Try it:
Do any lines in the data below contain "Yugoslavia"? If so, copy every one of them.

*** Supplied material ***

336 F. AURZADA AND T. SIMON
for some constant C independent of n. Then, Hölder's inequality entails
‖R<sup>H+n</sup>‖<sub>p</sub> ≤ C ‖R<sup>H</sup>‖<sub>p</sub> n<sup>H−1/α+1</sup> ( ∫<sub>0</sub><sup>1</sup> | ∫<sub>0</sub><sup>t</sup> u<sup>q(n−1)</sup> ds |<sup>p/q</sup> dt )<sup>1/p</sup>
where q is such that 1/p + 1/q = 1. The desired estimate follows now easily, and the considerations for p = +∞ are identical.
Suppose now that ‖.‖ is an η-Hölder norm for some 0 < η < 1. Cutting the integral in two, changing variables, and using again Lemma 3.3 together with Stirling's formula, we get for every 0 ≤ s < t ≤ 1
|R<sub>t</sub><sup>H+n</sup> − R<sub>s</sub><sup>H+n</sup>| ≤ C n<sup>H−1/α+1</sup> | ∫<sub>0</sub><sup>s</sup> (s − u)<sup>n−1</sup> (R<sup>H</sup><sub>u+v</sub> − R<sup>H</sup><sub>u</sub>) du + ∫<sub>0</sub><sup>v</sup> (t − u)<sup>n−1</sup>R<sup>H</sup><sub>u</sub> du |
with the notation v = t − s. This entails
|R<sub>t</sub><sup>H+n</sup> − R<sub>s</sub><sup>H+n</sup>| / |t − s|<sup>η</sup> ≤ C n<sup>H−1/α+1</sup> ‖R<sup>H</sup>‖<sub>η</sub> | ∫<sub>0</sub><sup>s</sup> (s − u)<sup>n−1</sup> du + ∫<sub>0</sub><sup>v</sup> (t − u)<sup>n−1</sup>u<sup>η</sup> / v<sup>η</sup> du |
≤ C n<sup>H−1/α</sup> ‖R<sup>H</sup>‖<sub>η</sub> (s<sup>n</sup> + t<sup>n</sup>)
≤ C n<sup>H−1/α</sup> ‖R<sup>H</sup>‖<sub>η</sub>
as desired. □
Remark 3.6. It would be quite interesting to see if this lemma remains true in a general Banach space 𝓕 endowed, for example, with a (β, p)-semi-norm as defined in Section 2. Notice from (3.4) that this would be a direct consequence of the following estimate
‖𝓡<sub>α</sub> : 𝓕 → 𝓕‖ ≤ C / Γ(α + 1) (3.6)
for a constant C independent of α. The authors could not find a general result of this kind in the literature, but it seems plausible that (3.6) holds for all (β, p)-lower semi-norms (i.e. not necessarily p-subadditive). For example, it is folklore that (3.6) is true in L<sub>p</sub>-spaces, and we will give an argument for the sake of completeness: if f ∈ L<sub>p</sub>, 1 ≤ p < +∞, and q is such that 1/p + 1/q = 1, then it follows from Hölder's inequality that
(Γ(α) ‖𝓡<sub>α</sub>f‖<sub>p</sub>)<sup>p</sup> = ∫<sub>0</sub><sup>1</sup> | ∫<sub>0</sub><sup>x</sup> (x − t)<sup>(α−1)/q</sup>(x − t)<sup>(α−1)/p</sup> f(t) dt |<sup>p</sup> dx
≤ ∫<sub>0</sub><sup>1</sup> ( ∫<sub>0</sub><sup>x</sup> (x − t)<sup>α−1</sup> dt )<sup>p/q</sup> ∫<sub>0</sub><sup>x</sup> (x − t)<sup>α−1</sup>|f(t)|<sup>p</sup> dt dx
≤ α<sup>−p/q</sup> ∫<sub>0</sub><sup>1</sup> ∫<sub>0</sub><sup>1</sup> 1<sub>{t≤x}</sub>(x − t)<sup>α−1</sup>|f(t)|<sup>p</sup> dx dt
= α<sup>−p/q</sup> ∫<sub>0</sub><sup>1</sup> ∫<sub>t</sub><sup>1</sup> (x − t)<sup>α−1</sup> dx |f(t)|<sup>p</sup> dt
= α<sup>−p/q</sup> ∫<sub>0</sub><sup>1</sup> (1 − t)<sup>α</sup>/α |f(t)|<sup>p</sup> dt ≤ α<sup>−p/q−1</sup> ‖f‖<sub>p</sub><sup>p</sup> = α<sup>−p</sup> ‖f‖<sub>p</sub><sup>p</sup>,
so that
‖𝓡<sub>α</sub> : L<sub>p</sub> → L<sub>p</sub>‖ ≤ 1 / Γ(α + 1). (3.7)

***
*** Supplied material ***

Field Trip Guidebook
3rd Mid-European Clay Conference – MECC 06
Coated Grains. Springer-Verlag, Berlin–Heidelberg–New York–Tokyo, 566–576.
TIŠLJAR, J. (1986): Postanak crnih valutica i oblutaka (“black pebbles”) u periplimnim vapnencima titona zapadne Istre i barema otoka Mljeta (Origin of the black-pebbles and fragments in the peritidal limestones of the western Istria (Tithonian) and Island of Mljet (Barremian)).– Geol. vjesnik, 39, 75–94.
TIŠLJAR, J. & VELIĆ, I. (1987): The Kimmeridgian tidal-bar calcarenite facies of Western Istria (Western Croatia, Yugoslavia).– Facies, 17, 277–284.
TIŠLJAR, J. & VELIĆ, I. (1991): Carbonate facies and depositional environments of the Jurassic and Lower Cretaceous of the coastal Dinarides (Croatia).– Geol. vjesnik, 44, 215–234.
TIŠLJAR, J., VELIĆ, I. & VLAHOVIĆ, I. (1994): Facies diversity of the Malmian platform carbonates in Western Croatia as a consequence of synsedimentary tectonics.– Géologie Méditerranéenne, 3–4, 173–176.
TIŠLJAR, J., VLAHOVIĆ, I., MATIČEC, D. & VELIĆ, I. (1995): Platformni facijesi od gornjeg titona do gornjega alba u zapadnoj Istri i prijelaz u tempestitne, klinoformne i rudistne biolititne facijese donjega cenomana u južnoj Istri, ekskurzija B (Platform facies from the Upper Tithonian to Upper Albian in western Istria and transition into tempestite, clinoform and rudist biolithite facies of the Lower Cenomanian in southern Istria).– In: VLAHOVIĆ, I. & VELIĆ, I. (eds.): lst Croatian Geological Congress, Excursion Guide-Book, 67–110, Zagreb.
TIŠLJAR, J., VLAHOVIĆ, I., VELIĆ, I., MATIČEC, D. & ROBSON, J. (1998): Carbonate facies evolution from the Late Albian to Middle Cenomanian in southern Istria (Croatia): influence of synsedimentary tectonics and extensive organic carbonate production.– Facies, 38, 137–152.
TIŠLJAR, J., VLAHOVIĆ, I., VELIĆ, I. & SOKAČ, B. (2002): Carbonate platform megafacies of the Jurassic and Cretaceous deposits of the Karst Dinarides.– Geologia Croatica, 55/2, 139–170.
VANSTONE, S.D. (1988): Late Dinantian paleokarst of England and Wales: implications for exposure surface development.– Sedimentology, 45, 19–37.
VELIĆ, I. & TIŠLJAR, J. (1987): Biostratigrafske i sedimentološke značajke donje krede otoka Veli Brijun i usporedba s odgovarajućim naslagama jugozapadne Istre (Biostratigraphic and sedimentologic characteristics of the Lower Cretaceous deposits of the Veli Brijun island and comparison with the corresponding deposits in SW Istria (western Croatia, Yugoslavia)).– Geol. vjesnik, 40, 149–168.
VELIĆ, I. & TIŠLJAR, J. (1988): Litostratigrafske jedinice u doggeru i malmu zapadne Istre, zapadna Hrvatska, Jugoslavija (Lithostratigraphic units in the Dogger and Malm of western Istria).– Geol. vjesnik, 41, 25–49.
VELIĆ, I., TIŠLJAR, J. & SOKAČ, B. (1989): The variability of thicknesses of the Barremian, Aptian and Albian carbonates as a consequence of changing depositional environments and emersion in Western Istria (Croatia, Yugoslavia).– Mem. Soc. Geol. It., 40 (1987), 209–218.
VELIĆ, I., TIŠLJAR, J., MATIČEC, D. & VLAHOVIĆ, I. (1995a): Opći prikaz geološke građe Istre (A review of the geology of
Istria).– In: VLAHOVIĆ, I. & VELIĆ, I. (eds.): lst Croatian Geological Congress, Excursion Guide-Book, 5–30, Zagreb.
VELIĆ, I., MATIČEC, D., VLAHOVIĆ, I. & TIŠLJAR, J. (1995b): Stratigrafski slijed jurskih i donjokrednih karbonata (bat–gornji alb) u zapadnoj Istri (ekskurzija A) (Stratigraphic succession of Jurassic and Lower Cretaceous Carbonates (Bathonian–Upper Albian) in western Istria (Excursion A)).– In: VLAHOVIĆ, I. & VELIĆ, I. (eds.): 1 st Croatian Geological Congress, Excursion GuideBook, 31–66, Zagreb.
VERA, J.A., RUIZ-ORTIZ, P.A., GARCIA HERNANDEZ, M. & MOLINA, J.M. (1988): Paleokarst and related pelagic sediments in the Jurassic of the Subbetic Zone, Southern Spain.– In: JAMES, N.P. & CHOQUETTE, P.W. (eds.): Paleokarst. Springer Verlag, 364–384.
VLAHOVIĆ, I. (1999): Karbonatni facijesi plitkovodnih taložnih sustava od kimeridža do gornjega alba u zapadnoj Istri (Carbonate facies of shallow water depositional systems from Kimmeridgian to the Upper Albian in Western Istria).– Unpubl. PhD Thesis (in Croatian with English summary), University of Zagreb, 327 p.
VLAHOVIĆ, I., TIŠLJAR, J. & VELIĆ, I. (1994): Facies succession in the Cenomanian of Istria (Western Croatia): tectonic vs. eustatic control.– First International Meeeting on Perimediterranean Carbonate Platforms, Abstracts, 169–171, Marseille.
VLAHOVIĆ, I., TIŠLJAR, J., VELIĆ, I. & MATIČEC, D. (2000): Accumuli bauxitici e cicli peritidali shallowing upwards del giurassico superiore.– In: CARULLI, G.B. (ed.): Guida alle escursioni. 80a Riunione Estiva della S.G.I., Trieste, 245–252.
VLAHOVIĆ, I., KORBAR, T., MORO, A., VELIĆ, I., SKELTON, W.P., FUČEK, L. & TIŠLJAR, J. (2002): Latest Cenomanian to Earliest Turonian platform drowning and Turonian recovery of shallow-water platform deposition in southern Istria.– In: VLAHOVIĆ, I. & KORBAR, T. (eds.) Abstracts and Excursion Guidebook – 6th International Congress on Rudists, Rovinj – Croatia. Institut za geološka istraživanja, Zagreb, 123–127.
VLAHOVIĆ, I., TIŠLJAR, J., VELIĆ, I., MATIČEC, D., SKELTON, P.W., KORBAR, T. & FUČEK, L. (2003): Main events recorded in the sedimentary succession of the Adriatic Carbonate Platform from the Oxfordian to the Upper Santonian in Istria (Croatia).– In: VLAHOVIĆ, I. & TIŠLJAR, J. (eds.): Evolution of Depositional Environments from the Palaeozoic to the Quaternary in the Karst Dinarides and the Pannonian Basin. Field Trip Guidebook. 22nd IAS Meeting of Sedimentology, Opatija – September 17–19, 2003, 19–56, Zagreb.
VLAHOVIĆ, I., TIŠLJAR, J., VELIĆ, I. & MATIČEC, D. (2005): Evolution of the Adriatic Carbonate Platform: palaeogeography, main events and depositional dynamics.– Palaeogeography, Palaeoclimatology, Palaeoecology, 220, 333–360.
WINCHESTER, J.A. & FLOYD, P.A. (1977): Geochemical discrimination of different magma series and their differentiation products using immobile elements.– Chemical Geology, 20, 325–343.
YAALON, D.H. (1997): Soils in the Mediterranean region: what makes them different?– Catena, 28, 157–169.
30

***

Task solution:
TIŠLJAR, J. & VELIĆ, I. (1987): The Kimmeridgian tidal-bar calcarenite facies of Western Istria (Western Croatia, Yugoslavia).– Facies, 17, 277–284.
VELIĆ, I. & TIŠLJAR, J. (1987): Biostratigrafske i sedimentološke značajke donje krede otoka Veli Brijun i usporedba s odgovarajućim naslagama jugozapadne Istre (Biostratigraphic and sedimentologic characteristics of the Lower Cretaceous deposits of the Veli Brijun island and comparison with the corresponding deposits in SW Istria (western Croatia, Yugoslavia)).– Geol. vjesnik, 40, 149–168.
VELIĆ, I., TIŠLJAR, J. & SOKAČ, B. (1989): The variability of thicknesses of the Barremian, Aptian and Albian carbonates as a consequence of changing depositional environments and emersion in Western Istria (Croatia, Yugoslavia).– Mem. Soc. Geol. It., 40 (1987), 209–218.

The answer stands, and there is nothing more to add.